The signature contains a single signer, which is the expected behavior for ETSI CAdES-detached signatures.
We see the trusted certificate chain, and also that the certificate is not expired and is considered not revoked after contacting the corresponding OCSP responder via HTTP.
We can see the validated and therefore trusted timestamp, which elevates the PAdES level from B-B to B-T. This could also be due to a separate valid DTS (Document Timestamp Signature).
Next, we have an example that uses a Document Timestamp Signature to prove that the signature existed at a certain time.

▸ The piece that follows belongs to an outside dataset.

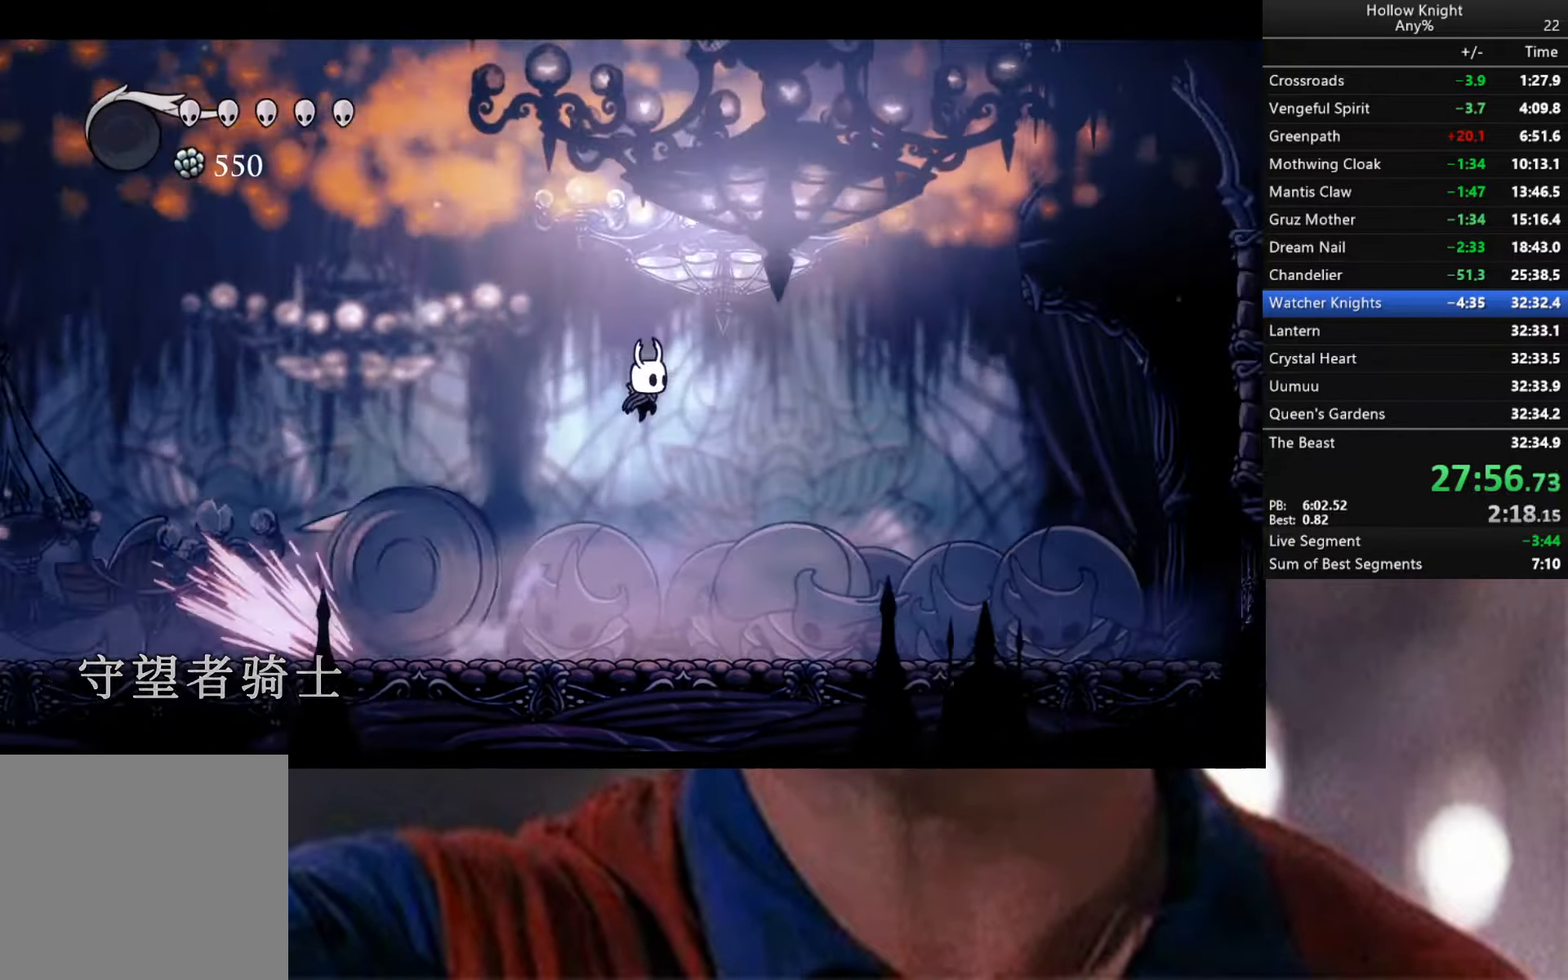
{"buttons": [], "left_stick": "down-right", "right_stick": "center", "events": [[234, "X", "down"], [467, "X", "up"], [484, "A", "up"]]}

$ pdfcpu sig val sample3.pdf
optimizing...
2 signatures present:
1:
Type: document timestamp (trusted, invisible, signed)

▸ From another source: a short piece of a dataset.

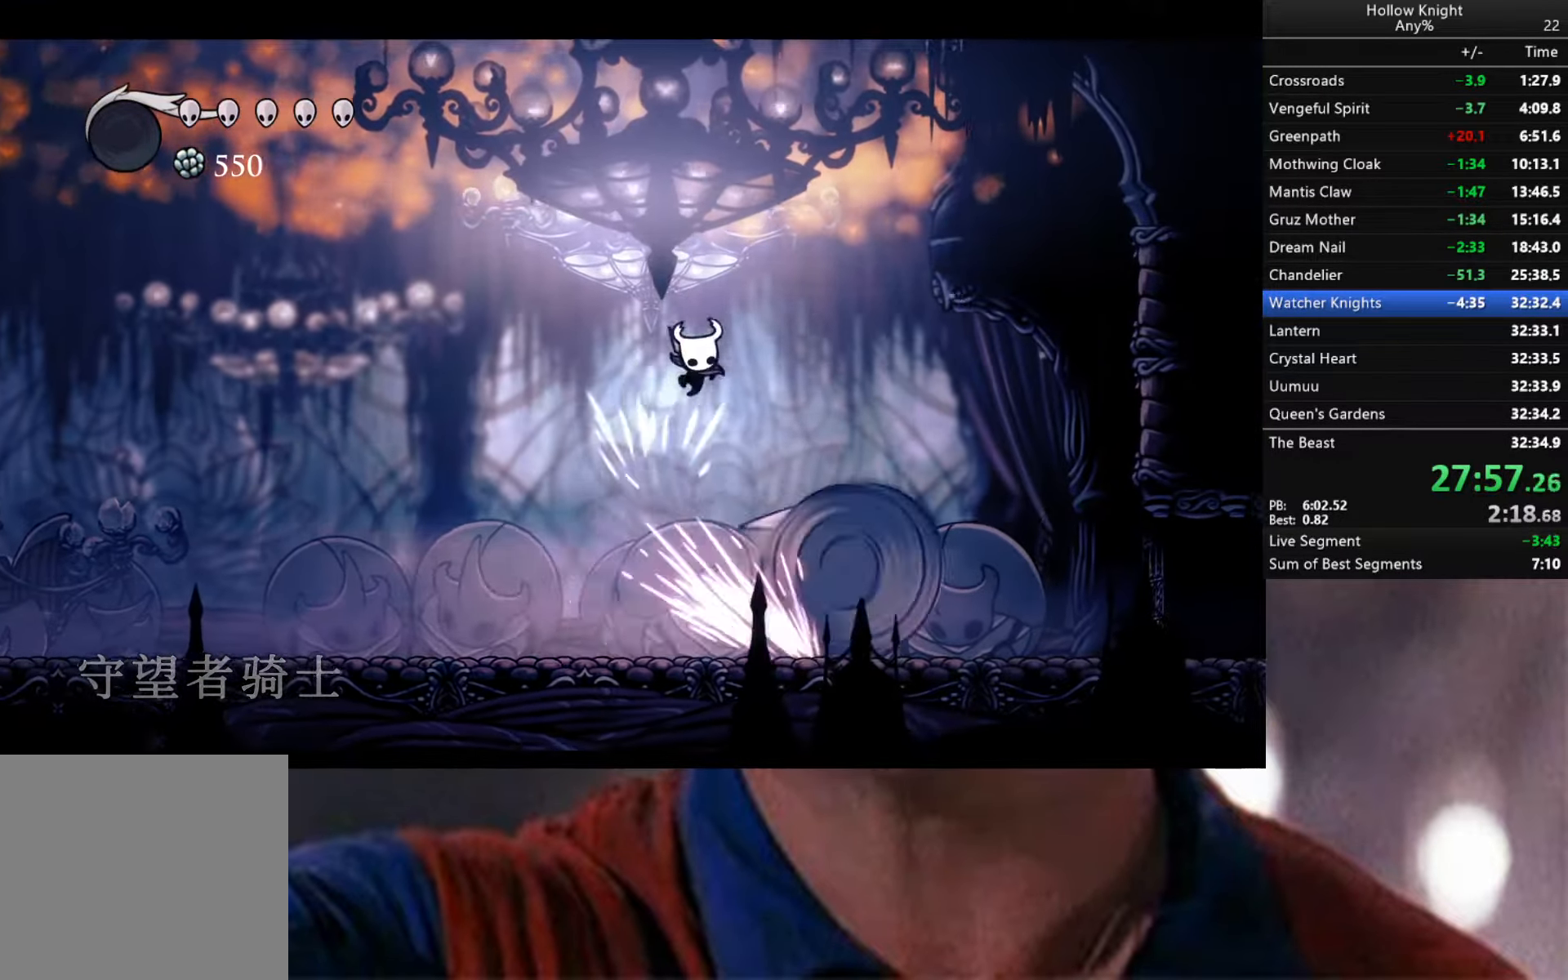
{"buttons": ["X"], "left_stick": "down", "right_stick": "center", "events": [[50, "R2", "down"], [317, "R2", "up"], [334, "left_stick", "down"], [484, "X", "down"]]}
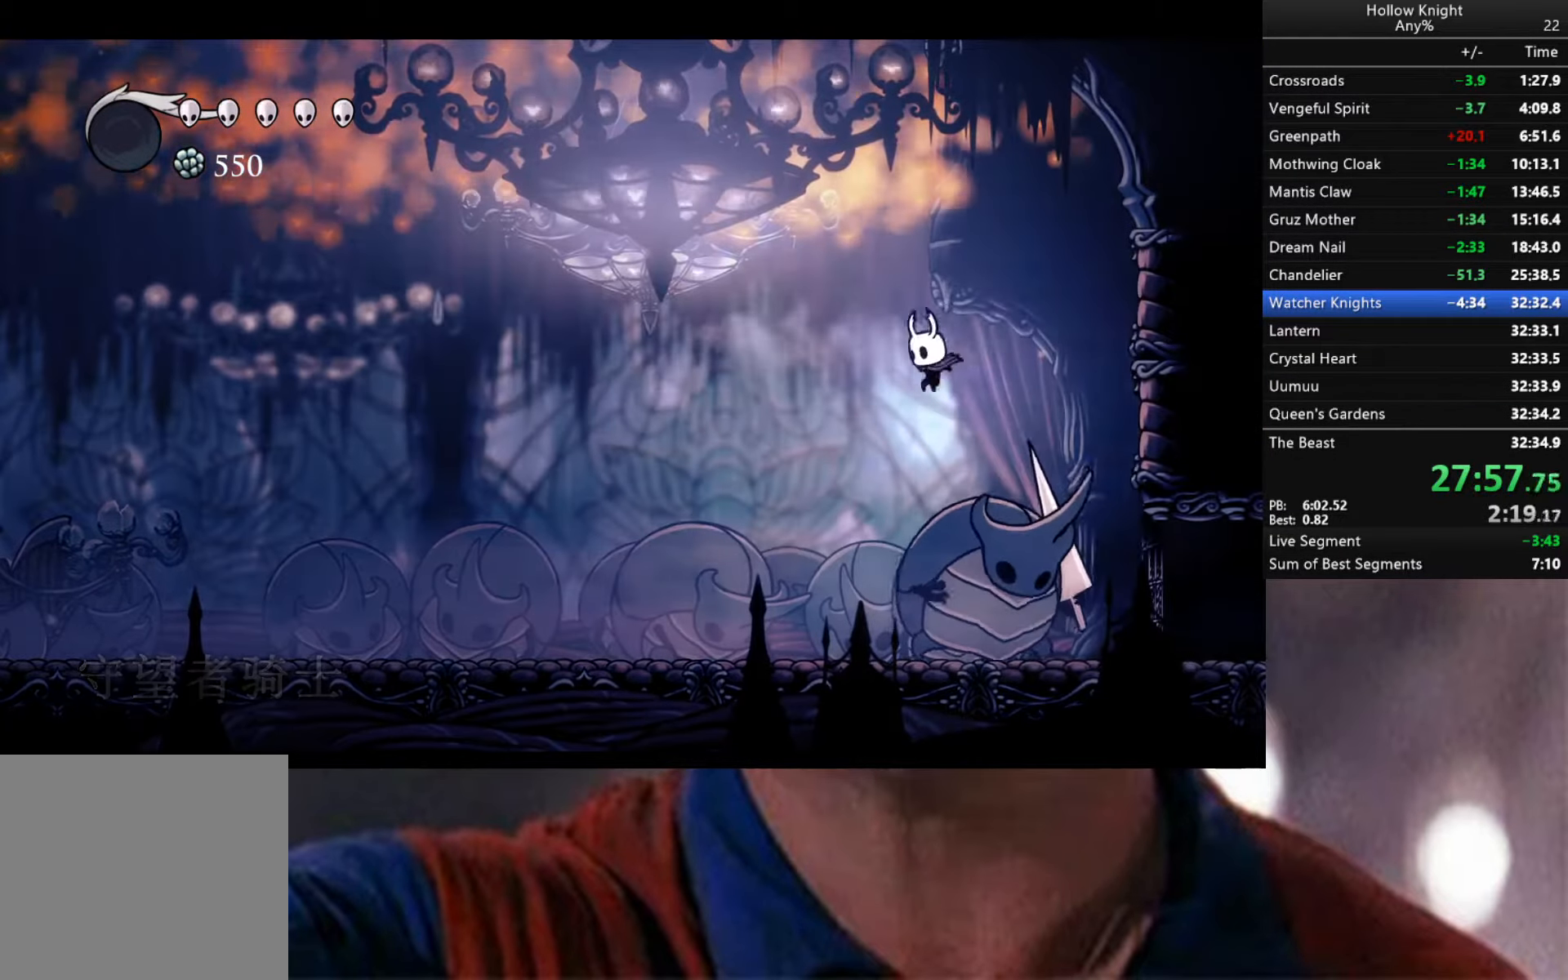
{"buttons": [], "left_stick": "down", "right_stick": "center", "events": [[234, "X", "up"]]}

Status: signature is valid
Reason: document has not been modified
Signed: 2024-03-04 12:24:33 +0000
2:
Type: form signature (authoritative, visible, signed) on page 1
Status: signature is valid
Reason: document has not been modified
Signed: 2024-03-04 12:24:31 +0000
In order to see the details for both signatures, you need to supply -all and -full.
There is a good chance that this form signature is B-T or even higher, such as B-LT or B-LTA compliant.
We skip this because it produces a rather long output.
At last, we take a look at a PDF with a usage rights signature. This is not a signature in the traditional sense, but rather a trusted definition of permissions that PDF processors should obey. For example, you can use usage rights to explicitly allow saving a filled form.
$ pdfcpu sig val -all usageRights.pdf
optimizing...
1 usage rights signature (invisible, signed)
Status: validity of the signature is unknown
Reason: signers certificate chain is not in the trusted list of Root CAs
Signed: 2022-12-15 17:08:57 +0000
Using -all reveals that there is only one signature.
Let’s take a detailed look at what is going on here:
$ pdfcpu sig val -full usageRights.pdf
optimizing...
1:
Type: usage rights signature (invisible, signed)
Status: validity of the signature is unknown
Reason: signers certificate chain is not in the trusted list of Root CAs
Signed: 2022-12-15 17:08:57 +0000
DocModified: false
Details:
SubFilter: adbe.pkcs7.detached
SignerIdentity: Unknown
SignerName: ARE Production V8.1 G3 P24 1007685
ContactInfo:
Location:
Reason:
SigningTime: 2022-12-15 17:08:57 +0000
Field:
Signer:
Timestamp: false
LTVEnabled: false
Certified: false
Authoritative: false
Certificate:
Subject: ARE Production V8.1 G3 P24 1007685
Issuer: Adobe Product Services G3
SerialNr: 101357a46c30d17b2f7d64b453c0818
Valid From: 2022-02-11 00:00:00 +0000
Valid Thru: 2035-12-31 23:59:59 +0000
Expired: false
Qualified: false
CA: false
Usage:
Version: 3
SignAlg: RSA
Key Size: 2048 bits
SelfSigned: false
Trust: Status: not ok
Reason: certificate not trusted
Revocation: Status: ok
Reason: not revoked (CRL check ok)
IntermediateCA:
Subject: Adobe Product Services G3
Issuer: Adobe Root CA G2
SerialNr: fa8b6547b89e6d2068975cd8b9b89e2
Valid From: 2016-11-29 00:00:00 +0000
Valid Thru: 2041-11-28 23:59:59 +0000
Expired: false
Qualified: false
CA: true
Usage:
Version: 3
SignAlg: RSA
Key Size: 4096 bits
SelfSigned: false
Trust: Status: ok
Reason: CA
RootCA:
Subject: Adobe Root CA G2
Issuer: Adobe Root CA G2
SerialNr: 0df12f5f57a7c3e1b002d893270cdde1
Valid From: 2016-11-29 00:00:00 +0000
Valid Thru: 2046-11-28 23:59:59 +0000
Expired: false
Qualified: false
CA: true
Usage:
Version: 3
SignAlg: RSA
Key Size: 4096 bits
SelfSigned: true
Trust: Status: ok
Reason: self signed
Problems: certificate verification failed for serial="101357a46c30d17b2f7d64b453c0818": x509: certificate signed by unknown authority
A problem points to missing intermediate or root certificates. The certificate is therefore not trusted.
We can also see that the certificate is not expired, could not be found in any certificate revocation list, and is therefore considered not revoked.
Conclusion: If you import the missing certificates using pdfcpu cert import, the usage rights signature validation should succeed.
Note:
This command only checks if the usage rights signature is valid.
Any violation of usage rights defined as UR3 transform parameters are not checked at the moment (see limitations).